Les vastes prairies, situées au nord du village entre les versants des montagnes sur une superficie de plus de 100 hectares, donnent à la campagne un aspect riant et enchanteur bien fait pour charmer l'œil du touriste et du voyageur.
Vers les vallées de l'oued Sba et de l'oued Berda, au sud, et au pied du Djebel Aouara, s'étendent de vastes olivettes occupant 230 hectares, dont 80 d'oliviers greffés et en plein rapport.
La contrée produit aussi un vin de coteau de qualité supérieure, titrant de 11 à 12° et produit par différents vignobles occupant 63 hectares de superficie et parmi lesquels on doit mentionner le vignoble Boivin, dont la cave est une des principales constructions du village. Parmi les propriétés et les fermes des environs ayant une certaine importance, on peut signaler celles de MM. Aman, Bailleul, Bourger, Kiefer, Messerschmitt, Pailhès, de Bône, Rudmann frères, Thomas.

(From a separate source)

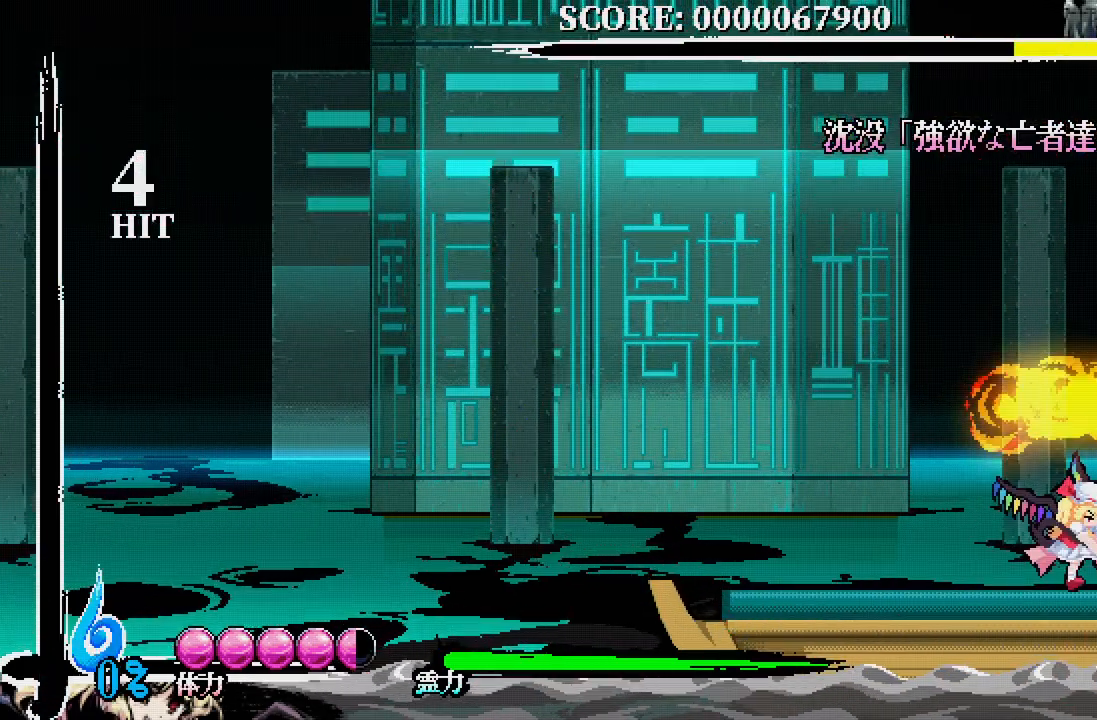
{"buttons": ["X"], "left_stick": "center", "right_stick": "center", "events": [[67, "X", "down"], [150, "X", "up"], [217, "X", "down"], [283, "X", "up"], [367, "X", "down"], [417, "X", "up"], [500, "X", "down"]]}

La population totale de la commune s'élève à 1375 habitants, dont 178 Français formant une agglomération de 44 feux et 1193 indigènes épars dans la campagne ou réunis en deux douars, les Béni-Aouara et les Béni-Mouelfa.
Lorsqu'on grimpe au-dessus du village, par l'un des boulevards qui l'enserrent de chaque côté et lui font une verdoyante ceinture d'arbres, le boulevard du Nord, on a sur toute la contrée une ravissante vue.
Les montagnes, dont les cimes, le Fedj Mouelfa au nord-ouest, le Fédjoudj au nord-est, le Kef-Drader, le Kef-el-Gueubousa à l'est, découpent sur l'horizon de pittoresques dentelures, en plein azur, forment autour du village un gigantesque entonnoir dont le fond, mollement arrondi, est couvert de vertes prairies où paissent les troupeaux, dont l'élevage est une des principales ressources des colons de l'endroit avec les vergers et les potagers, où ils cultivent les principaux fruits et légumes des climats tempérés.
Puis, vers le sud ouest, ces mêmes montagnes, par une immense tranchée, laissent entrevoir, avec, ça et là, des oasis de verdure formées par les fermes isolées Bailleul et Thomas, au milieu d'une exubérante végétation de lentisques, de myrtes et de tamarins, la plantureuse vallée de la Seybouse, sur les bords de laquelle s'élèvent Guelma et Héliopolis, plutôt devinés derrière les bourrelets de collines que la Mahouna domine de toute son imposante stature comme une sultane au milieu de sa cour agenouillée.